アンパンマンの作者、やなせたかしさんが逝かれて、
1週間が経とうとしています。
追悼の文をあれこれと読むにつけ、
アンパンマンの魅力が何だったのか、
あらためて考えました。
アンパンマンに表される「正義」と
ばいきんまんに表される「悪」。
この構図はとってもはっきりしているのだけれど、
だからと言って、作品の中では、
それらの争いは徹底的ではありません。
そもそも、ばいきんまんのする悪事は、なんだか憎めない。
「アイツがちょっと羨ましかったから」
「入れて、って素直に言えなかったから」
だからやってしまった「いたずら」。
そんな感じです。
きっと子どもたちは、ばいきんまんの気持ちも
よくわかるんだと思います。
でも、だからと言ってそれでいいわけじゃない。
だから、アンパンマンも
そんなばいきんまんを「やっつける」わけです。
それはそれで、大切なこと。
やっていいことと、いけないこと、
それはやっぱり分かれている「べき」だと思います。
特に、子どもがまずはじめの基準として持つには、
そうした一つの価値基準は大切なんだと思います。
でも、人間、そんなきれい事じゃすまない。
人の心の中にいるのはアンパンマンばかりじゃない。
ばいきんまんも必ず住んでいるのです。
成長するにつれ、だんだんとそれがわかってきます。
ばいきんまんの割合が多い人、少ない人、
いることを認めようとしない人、
色々いるけれど、やっぱり住んでいるのです。
それが人間なんじゃないかと思います。
ばいきんまんをやっつけるアンパンマンの魅力は、
徹底的に相手をたたかず、逃げ道をつくっていること、
そして自分の顔を分けて差し出すことで、
自分も痛みを感じるところなんだろうと思います。
これが、ただただ、悪を根絶やしにするまでやっつけるだけで、
ピンチにもならず、自分も傷つかなかったら、
嘘くさいし、面白くもないですよね。
以前に『本当は怖いグリム童話』などと言う本が
話題になりましたが、
古来、おとぎ話というものは、実はとても残酷で、
悪者はしっかり「殺されて」根絶やしにされる、
という話であったようです。
まさに人間の本性の両極を、
文学らしくデフォルメした結果だと思います。
そして、これまでの歴史は、
そうしたおとぎ話と同様のことが行われてきたと思います。
それにくらべると、
『アンパンマン』は、何とも曖昧でスッキリしないかもしれません。
でも、以前のおとぎ話の価値観で繰り広げられてきた歴史で、
世界が平和になったかと言えば、そうでないことは明らかです。
であれば、こんな『アンパンマン』的世界観で、
実際の世界を平和にする、と考えるのはどうでしょうか?
これは、日本が世界に発信できる
文化・考え方の一つではないかとさえ思います。
やなせさんは、ご自身が戦争を体験し、
弟さんも戦争でなくされているといいます。
そんな修羅場を通り、白も黒も見てきて
そこでやはり白を掲げたいと思った
アーティストとしての表現のひとつが
『アンパンマン』だったのでしょう。
やなせたかしさんのご冥福をお祈りします。
西洋の話は、悪だ!!って決まると徹底的にやっつけるんだなぁって私も感じていました。

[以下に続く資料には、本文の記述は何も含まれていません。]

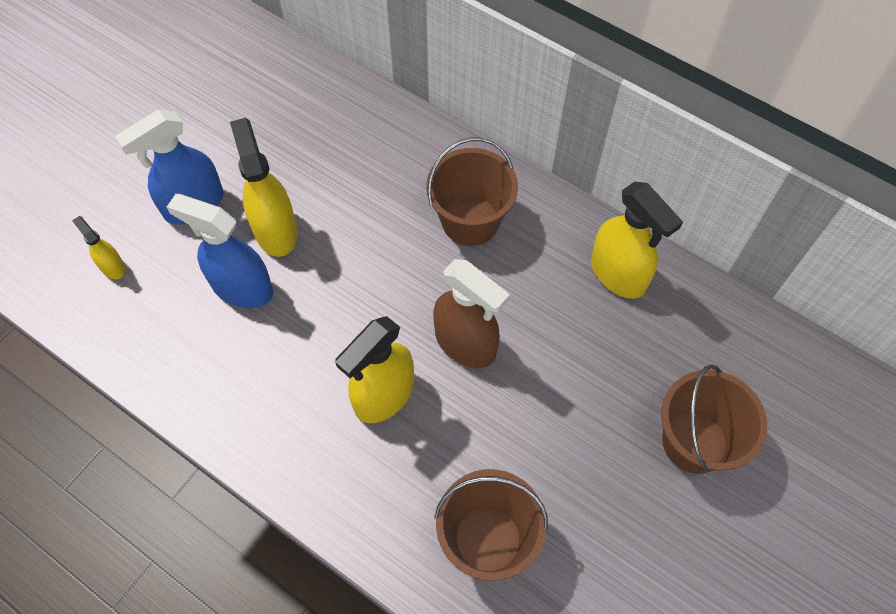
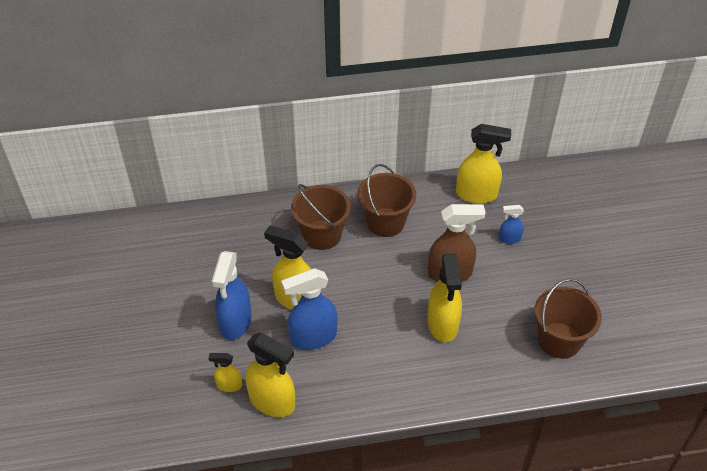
camera: 45 degrees left, 15 degrees down
brown bucket [661,365,767,474] -> brown bucket moved to [291,184,351,250]
none -> yellow spray bottle [245,332,295,417]
none -> blue spray bottle [499,205,524,244]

その点日本人の持ついい曖昧さ、全てを厳密に正さなくてもいいじゃない、許し受け入れようというところが必要なんじゃないかって私も思います。
こないだやっていた陰陽師のドラマでも、みんなの心が救われ、納得できるならそれでいいんだよ、って結末になってて、すごくいいなぁって思いました。
この感覚を世界に発信、できたらいいですね~。
曖昧さ、と言うと悪いもののようですが、いい意味の曖昧さ、察することとか……大事にしたいですよね。
先日も、「うつ」に関して専門家が言っていましたが、以前は職場に「察する」文化があったけれど、今はそれがないことも、うつを生み出す一つの大きな要因だそうです。
世界に発信、したいですね^^。